The group is now a shadow of its former self, and Iraq’s official security forces — including U.S.-trained units and a constellation of militia groups — fight the Islamist militants in remote terrain, or locate alleged sleeper cells amid urban populations.
But Iraqi and Western officials insist that the U.S.-led coalition and a separate contingent of U.S. Special Forces still add value, plugging gaps in intelligence capabilities and offering aerial support.
Pentagon press secretary John Kirby said Tuesday that the joint statement says that the two sides have agreed to have “additional technical talks on the eventual redeployment” of U.S. troops.
But he said that “we all realize” that when the Iraqi government invited the United States in to respond to the Islamic State, it was not a permanent mission.
In a tweet, Secretary of State Antony Blinken said: “I’m optimistic about the road ahead after the review of the progress we’ve made in each area of our broad and strategic partnership.”
Iran-backed militia groups have launched dozens of rocket attacks against U.S.-linked military and diplomatic missions in an attempt to pressure Washington into withdrawing its forces.
In a statement issued ahead of Wednesday’s talks, a body representing the groups said it would “never accept the policy of an open timeline,” a reference to its repeated calls for a clear timetable outlining a departure schedule for the coalition.
The joint U.S.-Iraqi statement outlined Washington’s intention to support Iraq in areas ranging from education, energy and the environment.
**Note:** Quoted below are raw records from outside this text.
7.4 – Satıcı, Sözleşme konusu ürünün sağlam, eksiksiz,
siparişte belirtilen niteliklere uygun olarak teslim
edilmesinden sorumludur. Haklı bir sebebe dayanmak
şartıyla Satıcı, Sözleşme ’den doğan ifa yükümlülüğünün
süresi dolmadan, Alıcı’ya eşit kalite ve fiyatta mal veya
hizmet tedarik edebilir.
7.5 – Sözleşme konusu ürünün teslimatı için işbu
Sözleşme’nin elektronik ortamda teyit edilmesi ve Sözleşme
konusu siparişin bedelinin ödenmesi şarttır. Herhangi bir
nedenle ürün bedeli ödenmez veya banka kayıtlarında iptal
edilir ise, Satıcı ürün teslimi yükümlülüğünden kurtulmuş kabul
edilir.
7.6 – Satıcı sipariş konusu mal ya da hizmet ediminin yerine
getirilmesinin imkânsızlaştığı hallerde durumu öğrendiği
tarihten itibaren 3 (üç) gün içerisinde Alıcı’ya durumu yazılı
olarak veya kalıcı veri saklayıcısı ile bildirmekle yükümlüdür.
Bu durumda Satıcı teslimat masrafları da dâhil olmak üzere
Coming a week after the State Department’s annual human rights report on the country, a 59-page account that covered pervasive abuses by the Iraqi government, the statement Wednesday made no mention of discussion of human rights.
“Blinken said ‘we are going to put human rights at the center of our foreign policy agenda,’ but there was nothing in the communique,” Slim said.
Mustafa Salim in Baghdad and Dan Lamothe in Washington contributed to this report.